-------- Recorded information

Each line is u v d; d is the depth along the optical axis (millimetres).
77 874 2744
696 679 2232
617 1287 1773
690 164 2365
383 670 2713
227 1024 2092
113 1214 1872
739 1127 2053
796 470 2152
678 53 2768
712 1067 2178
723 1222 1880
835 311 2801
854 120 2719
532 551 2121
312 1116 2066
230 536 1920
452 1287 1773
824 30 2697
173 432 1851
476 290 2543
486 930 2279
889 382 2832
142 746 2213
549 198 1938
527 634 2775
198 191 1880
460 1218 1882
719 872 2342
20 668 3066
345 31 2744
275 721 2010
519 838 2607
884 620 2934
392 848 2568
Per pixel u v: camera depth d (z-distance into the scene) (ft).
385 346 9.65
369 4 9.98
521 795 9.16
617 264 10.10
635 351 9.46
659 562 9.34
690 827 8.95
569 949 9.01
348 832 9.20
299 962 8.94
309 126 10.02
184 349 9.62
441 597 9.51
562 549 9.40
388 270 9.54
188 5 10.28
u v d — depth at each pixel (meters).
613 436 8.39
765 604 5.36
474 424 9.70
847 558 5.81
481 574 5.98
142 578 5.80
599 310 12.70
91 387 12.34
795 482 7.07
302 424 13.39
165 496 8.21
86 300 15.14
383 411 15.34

----------------

■ **What you are asked to do**
Counting the line that contains "613 436 8.39" as the first, copy exactly every line through the end of the records, and nothing else.

■ **Response**
613 436 8.39
765 604 5.36
474 424 9.70
847 558 5.81
481 574 5.98
142 578 5.80
599 310 12.70
91 387 12.34
795 482 7.07
302 424 13.39
165 496 8.21
86 300 15.14
383 411 15.34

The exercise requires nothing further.